Individualism is the ethical idea that we are all responsible for our own actions. Rather than living by the morals set out by our society, religion and our elders, we must seek our own individual self-relevance and liberties. It was Friedrich Nietzsche who once said “The individual has always had to struggle to keep from being overwhelmed by the tribe. If you try it, you will be lonely often, and sometimes frightened. But no price is too high to pay for the privilege of owning yourself.” 4 Moral individualism should not be confused with selfishness or a desire for anarchy; rather it simply suggests that humanity must be defined by the individual. No two people are alike; thus, having set rules and ideas for everyone imposes restrictions on living authentically.

Freedom was a response to the current social/political situations; without freedom there was no possible way to allow people to be individuals and is considered the primary virtue to authenticity. This is more than the freedom to do whatever one desires. Existentialist often use the term facticity as a term to mean the limitation and a condition to freedom. For example, our birthplace, past choices and so on, may either limit or aid our quest to live our life authentically. If we are born blind, that may take away our freedom to read this text but does not mean we can never read.

Passion is self-evident, the need to find a purpose to life. A primary concern to “existence precedes essence” was simple to find a reason to live – your passion. For me, my passion would include literature, philosophy and writing articles like this. I am motivated in working towards a way to make my passions my career. That is not to say that there are no other reasons to live; such as loved ones or the simple pleasures in life.

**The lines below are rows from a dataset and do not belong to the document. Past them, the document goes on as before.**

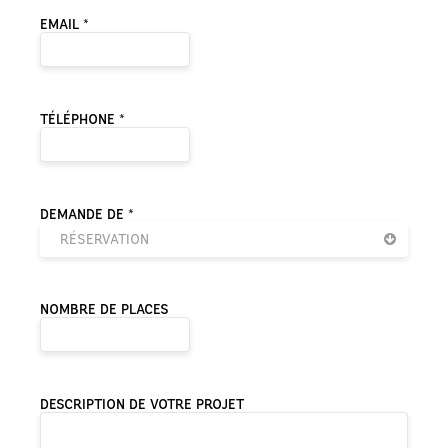
EMAIL *
TÉLÉPHONE *
DEMANDE DE *
RÉSERVATION
NOMBRE DE PLACES
DESCRIPTION DE VOTRE PROJET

meaning-of-lifeOnce you establish these four philosophies as the backbone of existentialism, you may have started on the journey down the rabbit hole into the existentialist way of thinking. Having definitive answers to life maybe be attractive but we realise life is not that simple. When adopting existentialism as your personal philosophy, be warned that many of the great existentialists did abandon their own philosophies. To quote Søren Kierkegaard once more; “Life can only be understood backwards; but it must be lived forwards.” 5 Existentialism has its appeals; it is often adopted by young adults as permission to be an individual and focus on themselves. However as the quote above stated, it is only in reflection that we understand our lives and where we went wrong and life is not that easy, you cannot simply rely on other people’s ways of thinking.

Essentially, existentialism suggests that we should all live our lives authentically and free. Our goal in life is to find our essence – our reason to live. Albert Camus has been quoted as saying “should I kill myself, or have a cup of coffee?” 6 which suggests that something as simple as a cup of coffee is enough to continue living. There are two major branches of existentialism that I have not mentioned, nihilism (the belief that life is meaningless) and absurdism (life has no purpose and the universe is chaotic) but I will not be going into details about the differences at the moment.

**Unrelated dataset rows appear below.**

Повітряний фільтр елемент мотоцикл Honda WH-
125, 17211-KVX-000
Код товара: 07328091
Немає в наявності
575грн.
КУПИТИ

My goal of this was to give you a better understanding into existentialism but as you might have discovered, it can be complex. I hope you now have a basic understanding, allowing you to go down the rabbit hole of thinking about philosophy and what you believe. For more information about existentialism and the people behind this philosophical movement, I would recommend the book At the Existentialist Café by Sarah Bakewell. 7 This covers the history of existentialism as well as a little about people involved, like Jean-Paul Sartre, Simone de Beauvoir, Albert Camus, Martin Heidegger, Edmund Husserl, Karl Jaspers, Maurice Merleau-Ponty and so many others. I felt very inspired after reading At the Existentialist Café, that I have gone down a rabbit hole exploring philosophy and hope to write more about it in the near future.